• _Extracted entries_:
====================

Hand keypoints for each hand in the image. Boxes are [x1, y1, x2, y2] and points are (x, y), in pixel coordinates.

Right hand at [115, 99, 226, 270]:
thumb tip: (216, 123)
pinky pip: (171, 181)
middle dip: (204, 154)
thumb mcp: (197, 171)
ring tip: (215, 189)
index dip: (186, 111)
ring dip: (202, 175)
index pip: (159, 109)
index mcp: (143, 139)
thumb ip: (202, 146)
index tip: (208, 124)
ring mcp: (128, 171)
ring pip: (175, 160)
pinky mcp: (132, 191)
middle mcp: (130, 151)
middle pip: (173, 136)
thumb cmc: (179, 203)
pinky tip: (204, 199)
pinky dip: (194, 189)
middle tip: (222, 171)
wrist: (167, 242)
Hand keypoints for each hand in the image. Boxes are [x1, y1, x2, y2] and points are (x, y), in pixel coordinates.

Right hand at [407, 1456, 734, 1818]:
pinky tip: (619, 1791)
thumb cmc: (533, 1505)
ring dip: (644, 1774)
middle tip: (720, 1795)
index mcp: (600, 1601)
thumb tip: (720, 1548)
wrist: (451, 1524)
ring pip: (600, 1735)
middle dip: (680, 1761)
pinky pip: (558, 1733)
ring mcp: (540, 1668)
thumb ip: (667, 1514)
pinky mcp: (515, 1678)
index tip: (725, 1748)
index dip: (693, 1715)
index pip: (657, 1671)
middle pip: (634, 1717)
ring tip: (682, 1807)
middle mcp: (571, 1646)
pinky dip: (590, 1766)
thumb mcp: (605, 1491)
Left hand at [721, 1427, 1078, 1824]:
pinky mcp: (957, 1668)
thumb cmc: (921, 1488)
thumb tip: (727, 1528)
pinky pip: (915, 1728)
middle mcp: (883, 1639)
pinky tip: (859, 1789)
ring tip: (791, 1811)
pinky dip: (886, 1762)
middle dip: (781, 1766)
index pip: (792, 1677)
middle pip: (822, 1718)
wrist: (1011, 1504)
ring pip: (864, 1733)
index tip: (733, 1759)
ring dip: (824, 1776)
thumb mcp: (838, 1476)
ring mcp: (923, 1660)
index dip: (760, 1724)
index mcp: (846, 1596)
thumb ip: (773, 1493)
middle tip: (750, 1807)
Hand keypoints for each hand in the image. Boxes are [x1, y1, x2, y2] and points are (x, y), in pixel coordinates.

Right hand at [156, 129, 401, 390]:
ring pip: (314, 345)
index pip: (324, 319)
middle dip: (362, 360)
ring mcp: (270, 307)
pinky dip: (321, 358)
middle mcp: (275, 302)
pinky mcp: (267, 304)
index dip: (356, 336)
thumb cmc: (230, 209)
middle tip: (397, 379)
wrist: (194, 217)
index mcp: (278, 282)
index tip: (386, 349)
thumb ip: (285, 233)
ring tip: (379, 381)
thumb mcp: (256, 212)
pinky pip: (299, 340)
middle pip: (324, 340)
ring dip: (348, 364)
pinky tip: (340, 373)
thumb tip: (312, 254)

====================

• _Activity_:
In the entries above, tally the lines containing the word "hand" and return only the tally.

• _Output for this exercise_:
7